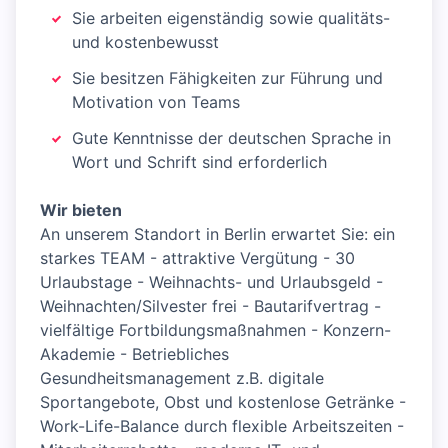
Sie arbeiten eigenständig sowie qualitäts-
und kostenbewusst
Sie besitzen Fähigkeiten zur Führung und
Motivation von Teams
Gute Kenntnisse der deutschen Sprache in
Wort und Schrift sind erforderlich
Wir bieten
An unserem Standort in Berlin erwartet Sie: ein
starkes TEAM - attraktive Vergütung - 30
Urlaubstage - Weihnachts- und Urlaubsgeld -
Weihnachten/Silvester frei - Bautarifvertrag -
vielfältige Fortbildungsmaßnahmen - Konzern-
Akademie - Betriebliches
Gesundheitsmanagement z.B. digitale
Sportangebote, Obst und kostenlose Getränke -
Work-Life-Balance durch flexible Arbeitszeiten -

##########

Print every entry word for word; omit the pictures.

RESPONSE AREA:
Sie arbeiten eigenständig sowie qualitäts-
und kostenbewusst
Sie besitzen Fähigkeiten zur Führung und
Motivation von Teams
Gute Kenntnisse der deutschen Sprache in
Wort und Schrift sind erforderlich
Wir bieten
An unserem Standort in Berlin erwartet Sie: ein
starkes TEAM - attraktive Vergütung - 30
Urlaubstage - Weihnachts- und Urlaubsgeld -
Weihnachten/Silvester frei - Bautarifvertrag -
vielfältige Fortbildungsmaßnahmen - Konzern-
Akademie - Betriebliches
Gesundheitsmanagement z.B. digitale
Sportangebote, Obst und kostenlose Getränke -
Work-Life-Balance durch flexible Arbeitszeiten -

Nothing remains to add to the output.